By then, essentially, the horse race was over, suddenly as old as a $2 win ticket on Alysheba, and Bet Twice stretched the gap to finish with a respectable time of 2:28[1/5]. If such a scenario had seemed highly improbable only minutes earlier, it was certainly not out of the question, particularly given the imponderables that so often shape the Belmont. After all, at 1½ miles the race is the longest of the spring classics by 440 yards, and as the last race in the Triple Grind, it often signals that a horse has made one too many trips to the well. This year, however, other questions made the Belmont even more difficult to figure.
The most vexing question of all involved Lasix, a medication used to prevent respiratory bleeding. In his last four races, including the Kentucky Derby and Preakness victories, Alysheba had run on Lasix. In New York, which does not permit the use of the medication, he was compelled to run without it.
The colt's trainer, Jack Van Berg, had soft-pedaled the significance of Alysheba running drug free, but he also hedged his bets during the week before the race. "I think maybe we're past the bleeding," Van Berg said. "I'm hoping we're past it. Hell, I don't know. Can't swear we're past it. Nobody can tell you what makes a horse bleed."
Because horses coming off the drug often suffer a decline in performance, the Lasix question commanded much attention among serious handicappers. So, too, did the presence in the race of Gone West, a colt widely viewed as, at best, a middle-distance horse who appeared to have as much of a taste for the Belmont's 12 furlongs as he had for steak tartare. In the hands of anyone else he would have stirred little interest, but Gone West happened to be trained by Woody Stephens, who had won the last five Belmont Stakes—a feat of horsemanship unsurpassed in the game's history.
"You can run but you can't hide," the Wood Man said the morning of the Belmont. "I know what it takes to get that horse [Alysheba] beat. If the pace is slow enough, he can get beat. I think Van Berg will be well entertained."
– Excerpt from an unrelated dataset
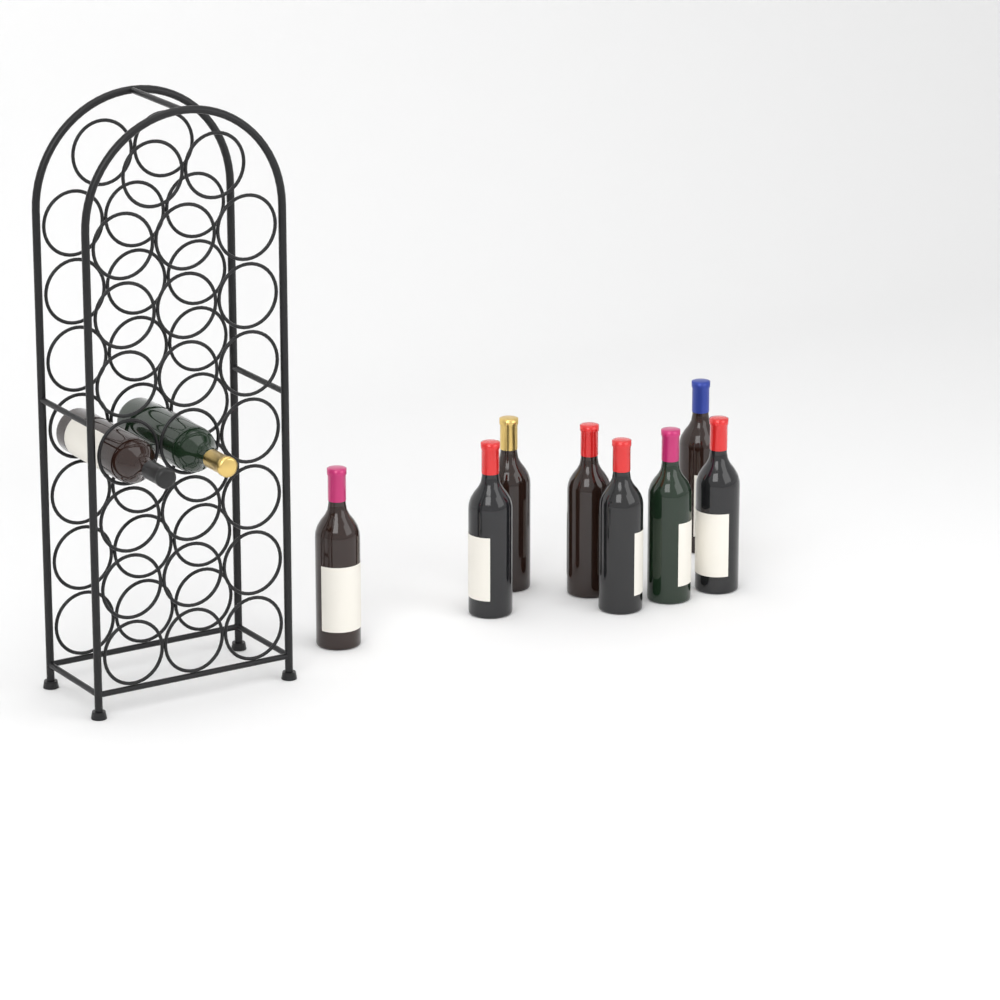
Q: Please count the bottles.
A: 10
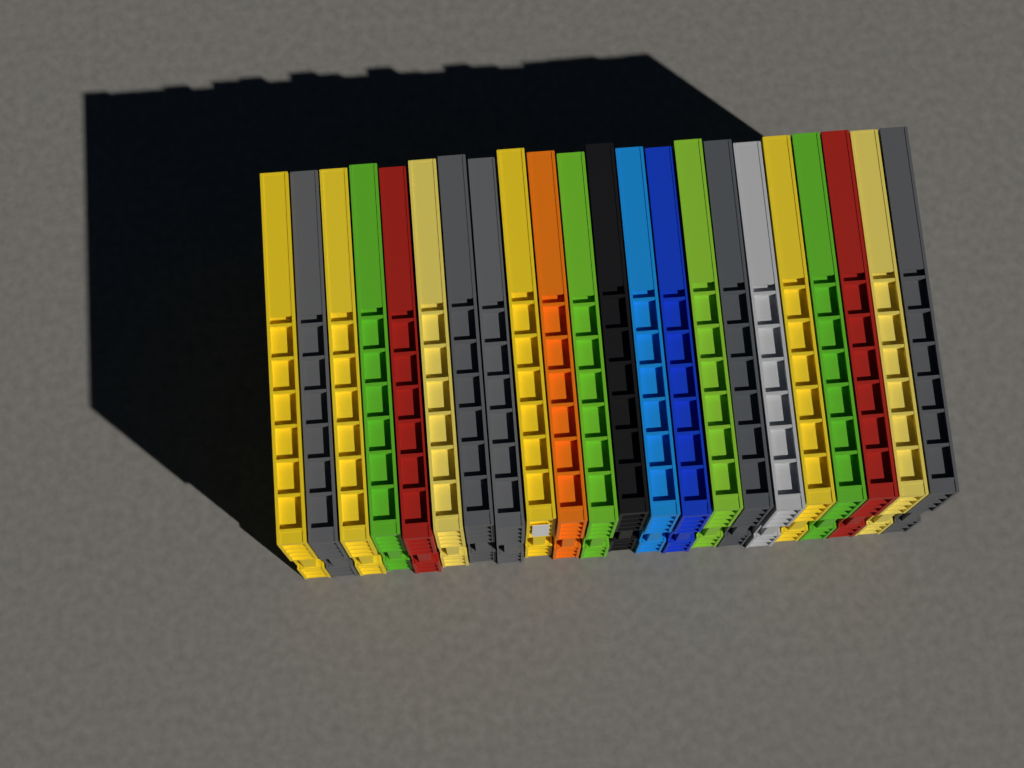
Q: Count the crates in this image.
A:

It was Stephens and Van Berg who did all the entertaining in the days leading up to the Belmont. Together, they appeared at press functions and performed a talking duet for national television. It was Hall of Famer Van Berg, the tall, 51-year-old Midwesterner, going after the 12th Triple Crown, and Hall of Famer Stephens, the wizened, 73-year-old Easterner, shooting for his sixth straight Belmont Stakes. The Jack and Woody show, featuring two down-home country wits, played to raves.
"I feel like I'm going against John Wayne and Barry Fitzgerald," said Leroy Jolley, trainer of Belmont contenders Gulch and Leo Castelli.
While the show went on in New York, trainer Jimmy Croll kicked back at Monmouth Park in New Jersey and waited, watching Bet Twice prosper at his home stable. Out of the limelight, the horse was largely ignored. "He only got beat a total of a length and a quarter in the Derby and Preakness, and everybody has totally forgotten about him," Croll said. "If it weren't for that length and a quarter, he'd be top dog."
Perret was riding the colt in the mornings and listening to the ticking of the clock. "I'm not saying this horse is going to win Saturday," the jockey said. "If Alysheba is a hundred percent, and Bet Twice is a hundred percent, Alysheba is a half-length better. But who's to say Alysheba is going to be a hundred percent? It could be the Lasix. It could be the heat. It could be anything. And if he isn't a hundred percent, we're going to be there waiting for him."
The jockey sensed that his horse was a loaded gun. The day before the Belmont, after working him three-eighths of a mile in 36 seconds, Perret called Levy in his room at the Waldorf in New York. Levy's wife answered. "Cissie," Perret said, "he did it this morning just right. He was full of himself. Look out, here we come!"